The opening line of the document states:
“The Government wants to hear views on how increased transparency and accessibility to tax information can build greater awareness and understanding of how the system works.”
Frankly, it ought to read: “Increased transparency and accessibility to tax information DOES build greater awareness and understanding of how the system works – so we are going to get on and do it.”
Frustrations about the pace at which the wheels of government turn aside (the document is now subject to a 12-week consultation, which should at least allow the Chancellor to deliver some action in the Budget next March), most of the substance and direction of it is to be welcomed.
The Government is already looking at how in some other countries there are systems in operation whereby individuals can go online to see how much they are paying in tax month-by-month and year-on-year.
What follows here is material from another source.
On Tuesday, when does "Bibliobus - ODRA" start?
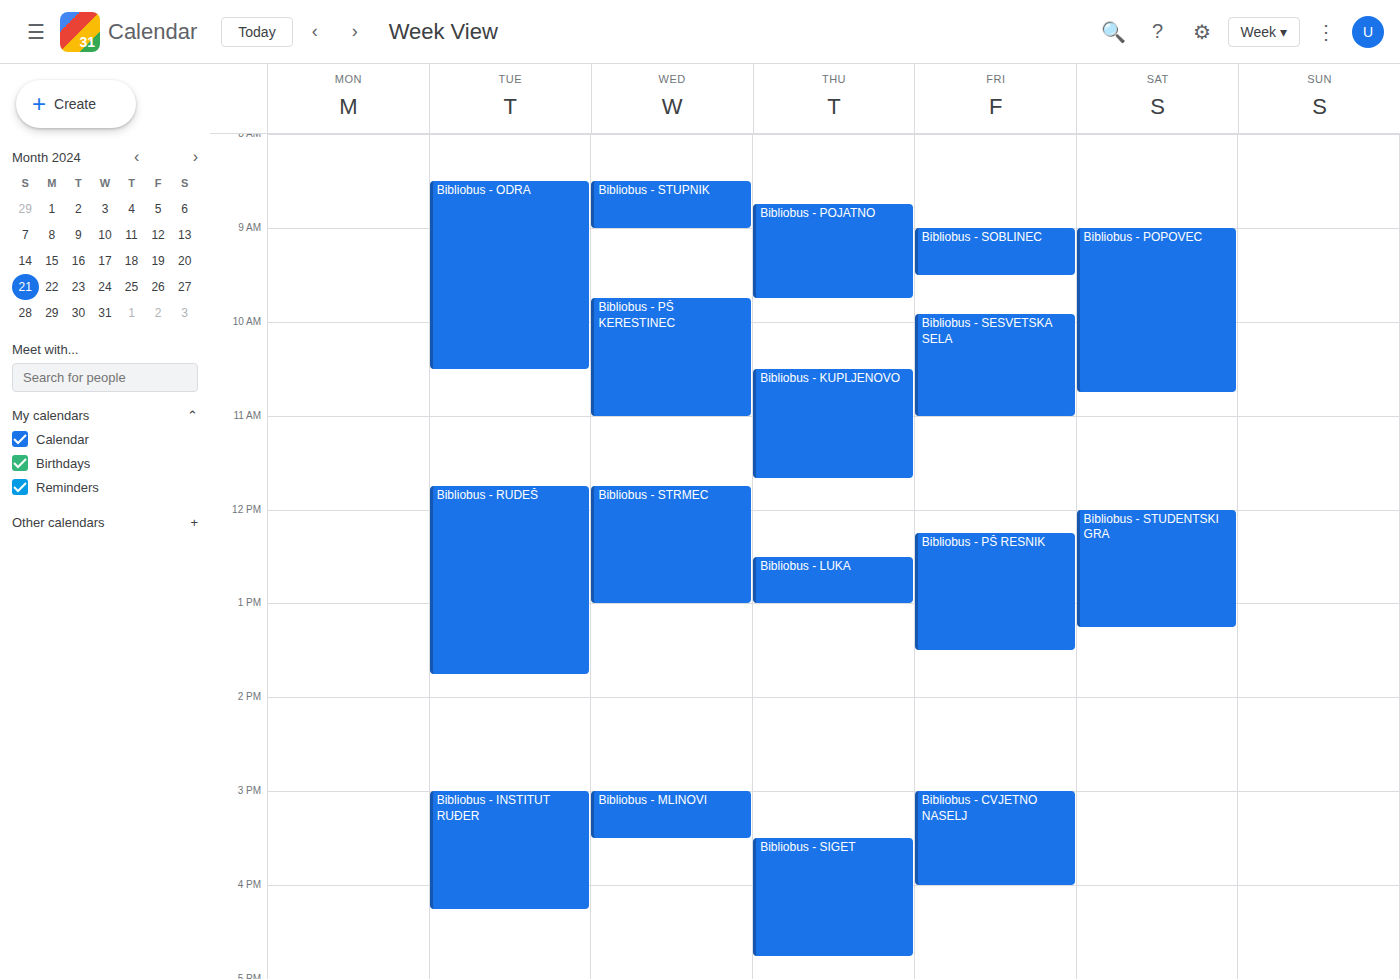
8:30 AM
At the event launching the consultation this morning, David Gauke showed prepared mock-ups of what a personal HMRC web page could look like for Britons. This would enable people easily to see how much of their income goes on income tax and national insurance contributions – including the oft-forgotten employer’s element of the NICs. This would show people year-on-year whether they were paying more or less in tax and would indeed be a welcome leap forward in transparency. As the above video produced by the Treasury itself demonstrates, there is widespread public ignorance about how much tax they are actually paying.
Also today, the Government published its latest position on the integration of the operation of income tax and National Insurance Contributions, in response to a consultation it held on the issue earlier this year.
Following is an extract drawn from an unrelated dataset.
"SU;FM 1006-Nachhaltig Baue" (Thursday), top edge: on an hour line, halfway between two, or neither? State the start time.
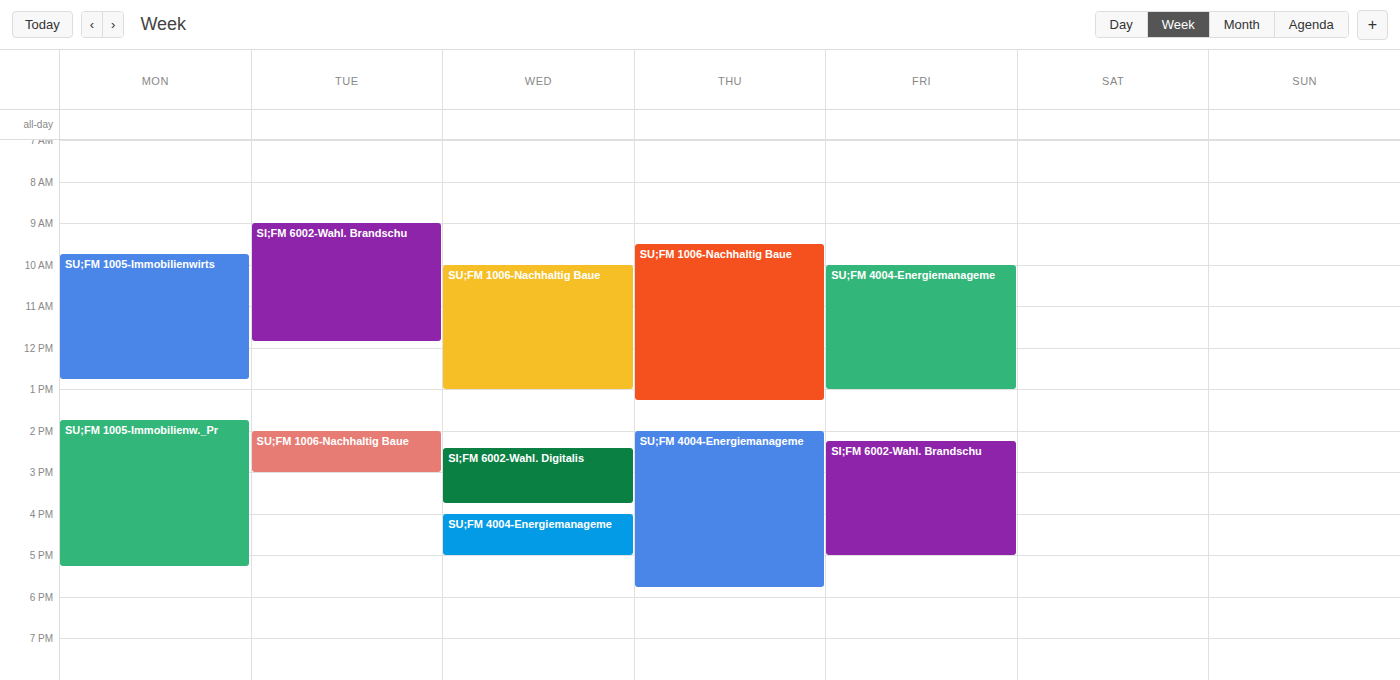
9:30 AM -- halfway between the 9 AM and 10 AM lines.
The TaxPayers’ Alliance has called for a complete merger of National Insurance and Income Tax, as explained in our recent report, Abolish National Insurance, and that is what we recommended in our response to the consultation: National Insurance is almost indistinguishable from Income Tax in its function of raising revenue and the current system obscures public understanding of tax on earnings.
It is disappointing, therefore, that the Government has not been persuaded of the merits of this case, concluding as it does that it wishes NICs to “retain an identity distinguishable from income tax” as part of maintaining the so-called contributory principle.
It does, however, accept that “closer integration of the operation of income tax and NICS has the potential to reduce burdens on business, remove economic distortions and improve fairness” – although does not foresee being able to implement any changes until “around 2017”.
At a time when businesses are crying out for red tape to be reduced, five years does seem an extraordinarily long time to wait for any action on this.